- _Task brief_:
Can you copy out the entries below word for word, starting at their very first line and ending with the line that contains "v(50.23, -11.52) *", including both ends?

- _Rows_:
* * *

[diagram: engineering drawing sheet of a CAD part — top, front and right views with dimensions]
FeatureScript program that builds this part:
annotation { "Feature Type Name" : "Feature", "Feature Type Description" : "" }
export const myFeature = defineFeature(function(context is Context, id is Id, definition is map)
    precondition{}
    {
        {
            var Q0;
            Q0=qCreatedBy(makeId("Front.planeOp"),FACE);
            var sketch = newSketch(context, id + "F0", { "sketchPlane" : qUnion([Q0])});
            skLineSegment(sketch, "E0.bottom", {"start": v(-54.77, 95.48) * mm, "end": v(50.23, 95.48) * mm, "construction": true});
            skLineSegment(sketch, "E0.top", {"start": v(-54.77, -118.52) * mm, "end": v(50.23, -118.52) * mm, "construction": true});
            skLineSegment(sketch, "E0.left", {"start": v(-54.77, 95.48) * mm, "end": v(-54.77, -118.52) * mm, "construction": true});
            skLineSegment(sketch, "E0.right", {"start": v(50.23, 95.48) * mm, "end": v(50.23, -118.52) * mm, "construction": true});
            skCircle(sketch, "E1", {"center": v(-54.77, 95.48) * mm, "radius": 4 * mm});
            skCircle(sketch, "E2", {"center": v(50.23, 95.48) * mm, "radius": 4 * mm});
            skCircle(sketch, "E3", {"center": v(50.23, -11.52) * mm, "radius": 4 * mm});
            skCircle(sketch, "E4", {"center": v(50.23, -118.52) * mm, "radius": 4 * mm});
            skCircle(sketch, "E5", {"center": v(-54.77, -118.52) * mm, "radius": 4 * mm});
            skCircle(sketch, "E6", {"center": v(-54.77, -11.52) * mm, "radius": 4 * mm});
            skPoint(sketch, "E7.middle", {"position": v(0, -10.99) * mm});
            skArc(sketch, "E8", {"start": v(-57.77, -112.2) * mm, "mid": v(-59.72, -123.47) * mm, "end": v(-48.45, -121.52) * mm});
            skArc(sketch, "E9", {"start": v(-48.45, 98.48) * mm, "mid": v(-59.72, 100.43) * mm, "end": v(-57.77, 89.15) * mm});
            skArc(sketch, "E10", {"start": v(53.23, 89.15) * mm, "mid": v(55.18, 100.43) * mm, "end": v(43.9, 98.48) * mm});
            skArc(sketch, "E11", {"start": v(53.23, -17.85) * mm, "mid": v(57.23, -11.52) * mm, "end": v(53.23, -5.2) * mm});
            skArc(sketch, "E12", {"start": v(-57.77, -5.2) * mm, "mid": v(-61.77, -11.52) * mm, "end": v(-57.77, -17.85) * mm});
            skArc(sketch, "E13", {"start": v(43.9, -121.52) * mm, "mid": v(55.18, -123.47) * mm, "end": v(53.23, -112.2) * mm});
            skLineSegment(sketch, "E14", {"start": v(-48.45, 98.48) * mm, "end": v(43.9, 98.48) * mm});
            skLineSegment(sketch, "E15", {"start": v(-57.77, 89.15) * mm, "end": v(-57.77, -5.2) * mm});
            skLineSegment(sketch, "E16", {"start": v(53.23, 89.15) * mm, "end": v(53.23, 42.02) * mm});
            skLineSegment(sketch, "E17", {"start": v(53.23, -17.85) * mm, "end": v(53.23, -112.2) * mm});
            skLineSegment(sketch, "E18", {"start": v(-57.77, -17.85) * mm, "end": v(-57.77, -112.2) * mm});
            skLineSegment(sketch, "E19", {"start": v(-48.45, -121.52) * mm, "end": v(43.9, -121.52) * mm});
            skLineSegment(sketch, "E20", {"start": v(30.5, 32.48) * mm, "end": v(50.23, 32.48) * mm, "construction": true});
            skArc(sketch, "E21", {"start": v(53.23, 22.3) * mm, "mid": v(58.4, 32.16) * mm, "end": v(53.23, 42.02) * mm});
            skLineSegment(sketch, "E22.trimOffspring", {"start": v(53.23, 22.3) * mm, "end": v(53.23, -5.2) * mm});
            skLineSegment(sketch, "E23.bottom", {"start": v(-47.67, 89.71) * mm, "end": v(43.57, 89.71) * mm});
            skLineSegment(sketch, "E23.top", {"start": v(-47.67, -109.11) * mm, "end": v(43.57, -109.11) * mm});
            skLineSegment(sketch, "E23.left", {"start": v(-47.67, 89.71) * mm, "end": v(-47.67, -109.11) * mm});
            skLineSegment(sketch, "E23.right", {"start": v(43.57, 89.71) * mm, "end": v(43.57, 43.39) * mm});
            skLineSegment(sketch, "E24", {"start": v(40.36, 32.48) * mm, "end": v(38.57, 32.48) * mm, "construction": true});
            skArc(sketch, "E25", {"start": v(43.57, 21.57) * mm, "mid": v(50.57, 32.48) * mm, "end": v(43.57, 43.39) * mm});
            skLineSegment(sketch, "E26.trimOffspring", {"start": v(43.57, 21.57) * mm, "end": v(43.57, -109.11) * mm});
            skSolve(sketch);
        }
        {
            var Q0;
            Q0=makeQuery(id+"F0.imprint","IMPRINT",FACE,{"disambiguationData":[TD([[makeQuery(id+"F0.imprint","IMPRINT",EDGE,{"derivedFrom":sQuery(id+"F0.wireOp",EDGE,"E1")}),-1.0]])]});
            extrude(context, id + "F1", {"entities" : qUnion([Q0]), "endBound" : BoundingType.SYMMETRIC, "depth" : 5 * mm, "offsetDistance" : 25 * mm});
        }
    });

* * *

- _Task result_:
[diagram: engineering drawing sheet of a CAD part — top, front and right views with dimensions]
FeatureScript program that builds this part:
annotation { "Feature Type Name" : "Feature", "Feature Type Description" : "" }
export const myFeature = defineFeature(function(context is Context, id is Id, definition is map)
    precondition{}
    {
        {
            var Q0;
            Q0=qCreatedBy(makeId("Front.planeOp"),FACE);
            var sketch = newSketch(context, id + "F0", { "sketchPlane" : qUnion([Q0])});
            skLineSegment(sketch, "E0.bottom", {"start": v(-54.77, 95.48) * mm, "end": v(50.23, 95.48) * mm, "construction": true});
            skLineSegment(sketch, "E0.top", {"start": v(-54.77, -118.52) * mm, "end": v(50.23, -118.52) * mm, "construction": true});
            skLineSegment(sketch, "E0.left", {"start": v(-54.77, 95.48) * mm, "end": v(-54.77, -118.52) * mm, "construction": true});
            skLineSegment(sketch, "E0.right", {"start": v(50.23, 95.48) * mm, "end": v(50.23, -118.52) * mm, "construction": true});
            skCircle(sketch, "E1", {"center": v(-54.77, 95.48) * mm, "radius": 4 * mm});
            skCircle(sketch, "E2", {"center": v(50.23, 95.48) * mm, "radius": 4 * mm});
            skCircle(sketch, "E3", {"center": v(50.23, -11.52) * mm, "radius": 4 * mm});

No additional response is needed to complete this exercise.